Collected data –
*-*-*

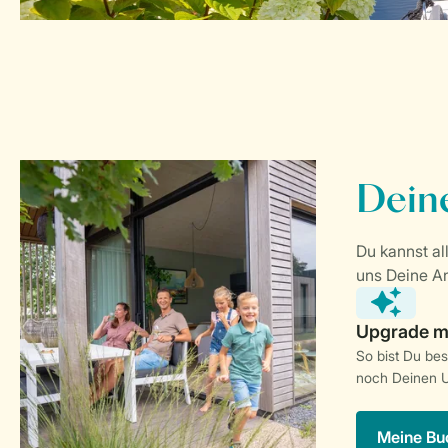
So bist Du be
noch Deinen U
Meine Bu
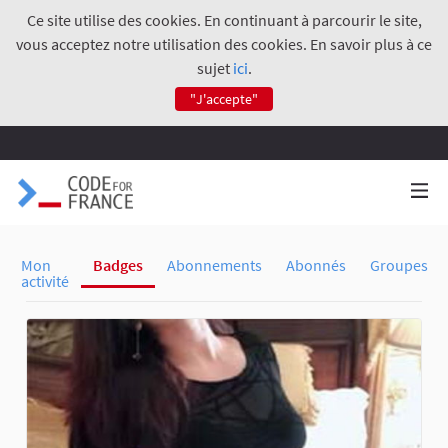
Ce site utilise des cookies. En continuant à parcourir le site,
vous acceptez notre utilisation des cookies. En savoir plus à ce
sujet
ici
.
"J'accepte"
Mon
Badges
Abonnements
Abonnés
Groupes
activité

*-*-*

What you will do – Exact copy, no pictures: please print the data above once more.

Response –
So bist Du be
noch Deinen U
Meine Bu
Ce site utilise des cookies. En continuant à parcourir le site,
vous acceptez notre utilisation des cookies. En savoir plus à ce
sujet
ici
.
"J'accepte"
Mon
Badges
Abonnements
Abonnés
Groupes
activité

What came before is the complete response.